| > >completed successfully (AFAIK) except for one
> >endless/infinite loop on an image (actually a 404 error)
>
> Two reasons:
> - the server stpidely replies with a 200 ('OK, page
found')
> message instead of a 404 message, as requested by the RFC
Yes, I see that. This is also clear from looking at the
new.txt file (which I must add is a very useful tool). I
know this issue has popped up before, I think on a few
sites I was working on months ago.
> - httrack still sees in the fake 404 page the code:
>
> // preload images to be placed in tooltip
> // place your images in this array
> var imgAr = new Array(
> 'images/sm-duck.gif'
> );
>
> .. and attempt to fetch again and again the file.
>
> I will try to find a way to avoid this, but the problem
is
> not trivial..
Indeed...how to deal with broken servers is definitely a
problem...if only things would follow the RFCs on things.

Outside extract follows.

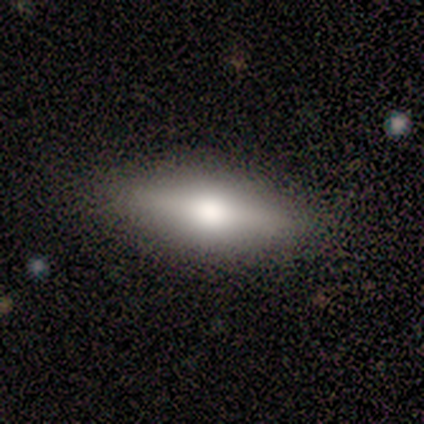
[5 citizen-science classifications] smooth_or_featured: featured or disk (p=0.60) [alt: smooth p=0.40]
disk_edge_on: yes (p=1.00)
edge_on_bulge: rounded (p=0.67) [alt: boxy p=0.33]
merging: none (p=1.00)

Anyhow, from looking at the NEW.TXT, I observed something
that may be a (partial) solution: the broken server
returned a text/html MIME type for the sm-duck.gif file,
while it returned normal image/gif MIME types for various
other gif files it served up. It did the same thing
(text/html MIME) for the PDF document too. On working
servers, I presume the mime types match up better.
Perhaps by watching for major MIME type/file extension
clashes (like text/html with an obvious image file
image.jpg/.gif/.png/.bmp) (or text/html with an obvious non-
text file like PDF, images, XLS, PS, etc.) HTTrack can
detect 'potentially troublesome' links. The test would be
to compare the advertised MIME type with the file type
given by the file extension taken from the URL. This would
be in addition to the current Check Document type used to
identify the result of a CGI whether it gives HTML, GIF,
etc. output.
Then, if a link is considered 'potentially troublesome' a
text search for strings '404', 'not', and 'found' could be
done on the page at that link.
Alternatively, links flagged as 'potentially troublesome'
could be added to a list the user must double check and
override if they want the link to download anyway.
Yet another workaround is figuring out a way to detect
infinite loops. I don't have an algorithm for doing
that...yet... | |